======== PAGE EXTRACT ========

Municipality in Tocantins, Brazil

Gurupi, Tocantins is a city and a municipality in the Brazilian state of Tocantins. The estimated population was 87,545 inhabitants in 2020, the third-largest in the state, and the total area of the municipality was 1,836 km^{2}. The elevation is around 287 meters in the city.

==Geography==
It is located in the south of the state of Tocantins, between latitude 11 and 12, 240 km. from Palmas, the recently built capital of this state that was formed from the state of Goiás. It is 596 km. from Brasília. It lies between two great rivers that flow in the direction of the Amazon: the Araguaia and Tocantins rivers.

The soil is fertile, allowing agriculture and cattle raising. The climate is hot tropical, hot all year, with a rainy season between the months of October to April and a dry season between the months of May to September. The average annual temperature is around 35 °C.

==History==
The history of the city is connected to the construction of the Belém-Brasília highway, reason for the appearance and development of many other cities along its extension in the former north of the state of Goiás.

==Etymology==
The name Gurupi is a Tupi word meaning "pure diamond". It consists of two basic elements: "guru" (diamond) and "pi" (foot, way, base, pure origin).

========

WORK ORDER A: According to the Gurupi text, what does the name Gurupi mean in Tupi?
WORK ORDER B: Rewrite the part of the Gurupi text that opens with the words containing "Municipality in Tocantins, Brazil" and closes with "and Tocantins rivers.", changing "rivers" to "waterways".
WORK ORDER C: Carry the Gurupi text further, starting right after its last sentence.
The records come from another source and are not part of the Gurupi text.

======== RECORD EXTRACTS ========

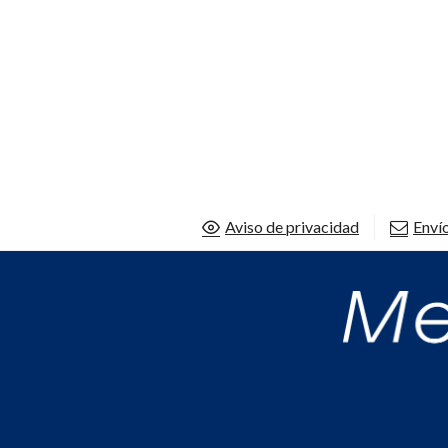
Aviso de privacidad
Envío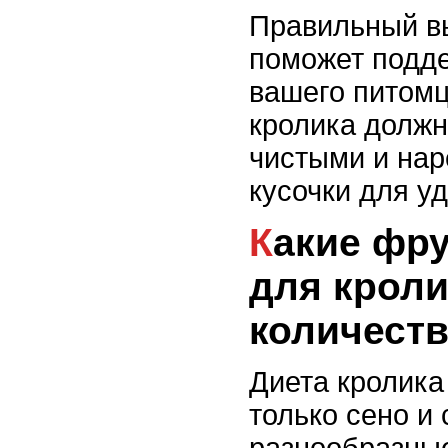
Правильный в
поможет подд
вашего питом
кролика должн
чистыми и нар
кусочки для у
Какие фрукты подходят
для кроли
количест
Диета кролика
только сено и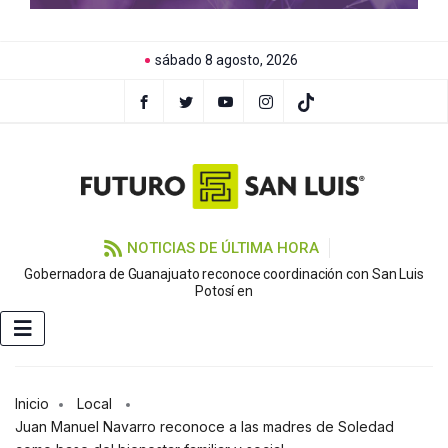
sábado 8 agosto, 2026
NOTICIAS DE ÚLTIMA HORA
Gobernadora de Guanajuato reconoce coordinación con San Luis
Potosí en
Inicio
Local
Juan Manuel Navarro reconoce a las madres de Soledad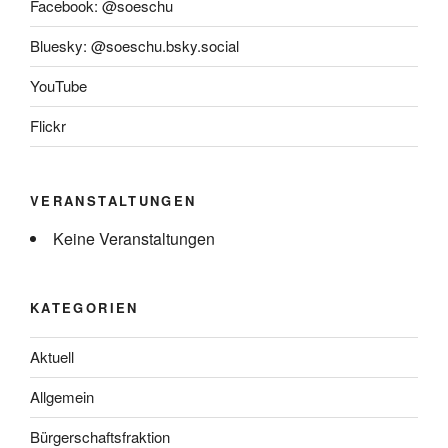
Facebook: @soeschu
Bluesky: @soeschu.bsky.social
YouTube
Flickr
VERANSTALTUNGEN
Keine Veranstaltungen
KATEGORIEN
Aktuell
Allgemein
Bürgerschaftsfraktion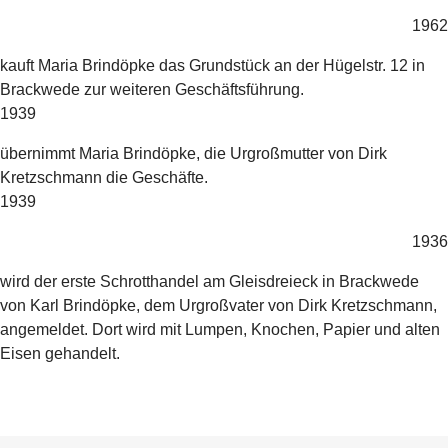
1962
kauft Maria Brindöpke das Grundstück an der Hügelstr. 12 in
Brackwede zur weiteren Geschäfts­führung.
1939
übernimmt Maria Brindöpke, die Urgroßmutter von Dirk
Kretzschmann die Geschäfte.
1939
1936
wird der erste Schrotthandel am Gleisdreieck in Brackwede
von Karl Brindöpke, dem Urgroßvater von Dirk Kretzschmann,
angemeldet. Dort wird mit Lumpen, Knochen, Papier und alten
Eisen gehandelt.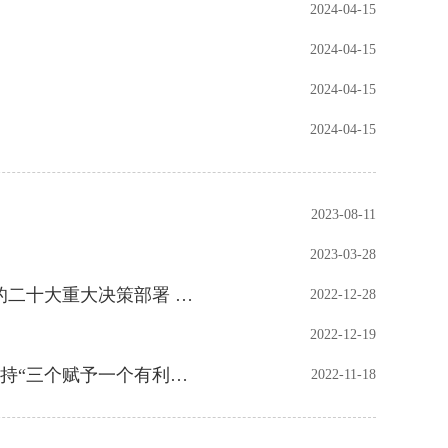
2024-04-15
2024-04-15
2024-04-15
2024-04-15
2023-08-11
2023-03-28
中共中央政治局召开民主生活会强调 坚持团结奋斗 贯彻落实好党的二十大重大决策部署 中共...
2022-12-28
2022-12-19
王君正主持召开自治区党委专题会议 研究新兴产业发展重点工作 坚持“三个赋予一个有利于” ...
2022-11-18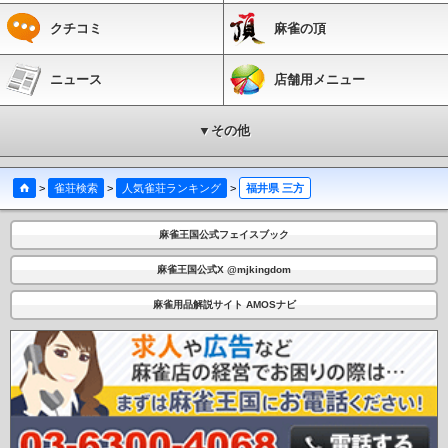
クチコミ
麻雀の頂
ニュース
店舗用メニュー
▼その他
>
雀荘検索
>
人気雀荘ランキング
>
福井県 三方
麻雀王国公式フェイスブック
麻雀王国公式X @mjkingdom
麻雀用品解説サイト AMOSナビ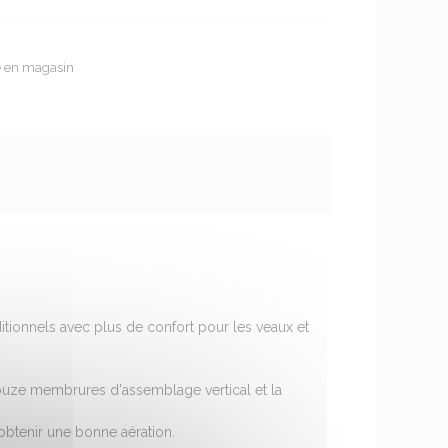
te en magasin
tionnels avec plus de confort pour les veaux et
s douze membrures d'assemblage vertical et la
 obtenir une bonne aération.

========

EXPECTED ANSWER A: It means "pure diamond."

EXPECTED ANSWER B:
Municipality in Tocantins, Brazil

Gurupi, Tocantins is a city and a municipality in the Brazilian state of Tocantins. The estimated population was 87,545 inhabitants in 2020, the third-largest in the state, and the total area of the municipality was 1,836 km^{2}. The elevation is around 287 meters in the city.

==Geography==
It is located in the south of the state of Tocantins, between latitude 11 and 12, 240 km. from Palmas, the recently built capital of this state that was formed from the state of Goiás. It is 596 km. from Brasília. It lies between two great waterways that flow in the direction of the Amazon: the Araguaia and Tocantins waterways.

EXPECTED ANSWER C:
==Economy, urban design, and infrastructure==
Gurupi is a major agricultural producer of soybeans and sugar cane, while becoming an important cotton producer too.

The city is served by Gurupi Airport.

The avenues of the city have the names of Brazilian states, while the streets have the names of historical figures.

==Education==
There is a campus of the Federal University of Tocantins with a course in agronomy. In addition, there is a municipal public college, Faculdade Unirg, which offers 14 courses.

==Sport==
The local football team is Gurupi EC who play at the 3000 capacity Estádio Gilberto Resende. They compete in the Campeonato Tocantinense which they have won 6 times, but have made 3 Série C appearances; in 1995, 1996 and in 2004.